EXERCISE BRIEF: From the entries below, copy exactly the lines from the one that contains "wrist: (708, 807)" through the one that contains "thumb ip: (803, 858)", both included, and only those.

DATA UNDER STUDY:
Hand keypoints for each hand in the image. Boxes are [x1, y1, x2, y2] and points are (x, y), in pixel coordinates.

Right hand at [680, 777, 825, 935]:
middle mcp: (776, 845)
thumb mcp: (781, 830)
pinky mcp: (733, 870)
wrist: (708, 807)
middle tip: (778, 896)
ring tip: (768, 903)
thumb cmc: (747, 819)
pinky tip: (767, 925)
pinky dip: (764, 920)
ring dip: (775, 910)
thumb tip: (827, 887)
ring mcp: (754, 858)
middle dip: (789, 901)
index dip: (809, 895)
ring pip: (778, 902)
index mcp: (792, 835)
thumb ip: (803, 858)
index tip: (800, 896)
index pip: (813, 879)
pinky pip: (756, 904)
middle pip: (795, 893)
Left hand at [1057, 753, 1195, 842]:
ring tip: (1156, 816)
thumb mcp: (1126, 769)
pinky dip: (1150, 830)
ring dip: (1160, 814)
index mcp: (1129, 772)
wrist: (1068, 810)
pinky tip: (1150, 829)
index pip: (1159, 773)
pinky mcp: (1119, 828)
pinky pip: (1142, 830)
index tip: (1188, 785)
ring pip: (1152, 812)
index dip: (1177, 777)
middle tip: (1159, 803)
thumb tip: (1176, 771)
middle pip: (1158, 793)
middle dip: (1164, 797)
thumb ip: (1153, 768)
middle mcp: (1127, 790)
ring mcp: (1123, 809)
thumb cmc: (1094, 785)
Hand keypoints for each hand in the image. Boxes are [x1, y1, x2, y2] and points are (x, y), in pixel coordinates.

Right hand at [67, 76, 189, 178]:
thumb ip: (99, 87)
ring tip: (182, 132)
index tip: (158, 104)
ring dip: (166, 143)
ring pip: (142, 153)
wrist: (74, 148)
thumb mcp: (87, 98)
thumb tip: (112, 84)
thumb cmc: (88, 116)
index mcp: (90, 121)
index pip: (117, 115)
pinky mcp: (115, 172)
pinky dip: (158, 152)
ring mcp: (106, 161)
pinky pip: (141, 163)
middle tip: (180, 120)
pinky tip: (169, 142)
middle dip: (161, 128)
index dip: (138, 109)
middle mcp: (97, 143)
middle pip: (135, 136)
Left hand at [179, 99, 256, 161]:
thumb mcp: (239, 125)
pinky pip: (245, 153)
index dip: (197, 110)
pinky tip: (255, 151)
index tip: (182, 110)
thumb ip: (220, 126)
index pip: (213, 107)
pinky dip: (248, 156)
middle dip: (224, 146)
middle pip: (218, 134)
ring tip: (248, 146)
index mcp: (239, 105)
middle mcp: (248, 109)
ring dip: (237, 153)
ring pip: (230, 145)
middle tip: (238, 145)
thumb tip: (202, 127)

WRITTEN RESPONSE:
wrist: (708, 807)
middle tip: (778, 896)
ring tip: (768, 903)
thumb cmc: (747, 819)
pinky tip: (767, 925)
pinky dip: (764, 920)
ring dip: (775, 910)
thumb tip: (827, 887)
ring mcp: (754, 858)
middle dip: (789, 901)
index dip: (809, 895)
ring pip: (778, 902)
index mcp: (792, 835)
thumb ip: (803, 858)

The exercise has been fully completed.